L’ascension fulgurante de Jordan Bardella au sein du Rassemblement National (RN) ne cesse de bousculer les codes de la politique française. Alors que l’horizon 2027 se dessine, une question cristallise toutes les tensions : son âge. À 30 ans aujourd’hui, et potentiellement 32 ans lors de la prochaine élection présidentielle, le président du RN affiche une assurance qui déroute ses adversaires et fascine ses partisans. Mais cette précocité est-elle un atout de modernité ou un handicap de crédibilité ?
La stratégie du “miroir inversé”
Lors de récentes interventions, notamment sur le plateau des “Grandes Gueules” de RMC, Jordan Bardella a pris les devants face aux critiques sur son manque d’expérience. Son argumentaire est rodé : il affirme accomplir à 30 ans ce que la plupart des politiciens atteignent à 50. Élu parlementaire européen à 23 ans, vainqueur de deux élections européennes et chef du premier parti de France, il balaie les doutes d’un revers de main. Mieux encore, il retourne l’argument de l’âge contre ses aînés. Pour lui, avoir passé trente ans dans les couloirs du Sénat n’est pas un gage de réussite, pointant du doigt la dette abyssale de 3 000 milliards d’euros laissée par les générations précédentes. “Je préfère qu’on me dise aujourd’hui que c’est trop tôt plutôt qu’on vienne me dire dans quelques années que c’est trop tard”, lance-t-il avec une formule qui a déjà fait mouche.
Le manque de “cicatrices” : Le procès en illégitimité
Pourtant, cette assurance ne convainc pas tout le monde. Sur les plateaux de débats, les critiques fusent, parfois avec une virulence rare.

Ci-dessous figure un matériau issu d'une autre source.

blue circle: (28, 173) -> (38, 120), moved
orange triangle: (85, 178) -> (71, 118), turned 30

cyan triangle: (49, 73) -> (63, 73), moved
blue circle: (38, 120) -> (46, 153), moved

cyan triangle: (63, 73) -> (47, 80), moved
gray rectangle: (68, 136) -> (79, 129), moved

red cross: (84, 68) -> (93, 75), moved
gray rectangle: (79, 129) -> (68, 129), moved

Jérôme Marty, chroniqueur emblématique, pointe ce qu’il appelle l’absence de “cicatrices”. Pour ses détracteurs, Bardella incarne une forme d’endogamie politique : un homme qui n’a jamais connu le monde de l’entreprise, n’a jamais créé d’emploi, et n’a jamais été confronté à la “vraie vie” d’un ouvrier ou d’un artisan.

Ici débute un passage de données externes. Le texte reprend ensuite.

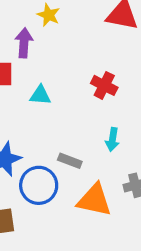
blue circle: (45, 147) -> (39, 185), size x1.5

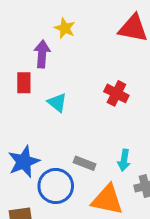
cyan triangle: (40, 95) -> (57, 103), turned 35
cyan arrow: (112, 139) -> (124, 160), moved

Cette critique souligne une rupture avec la tradition républicaine où l’accession à la magistrature suprême exigeait souvent un passage par des ministères régaliens comme les Finances ou l’Intérieur. Bien qu’Emmanuel Macron ait brisé ce plafond de verre en 2017, la comparaison est à double tranchant. Si Macron a prouvé qu’un jeune profil pouvait l’emporter, il est aujourd’hui accusé par certains d’avoir ouvert la voie à des “personnages narcissiques” qui s’admirent dans le miroir médiatique.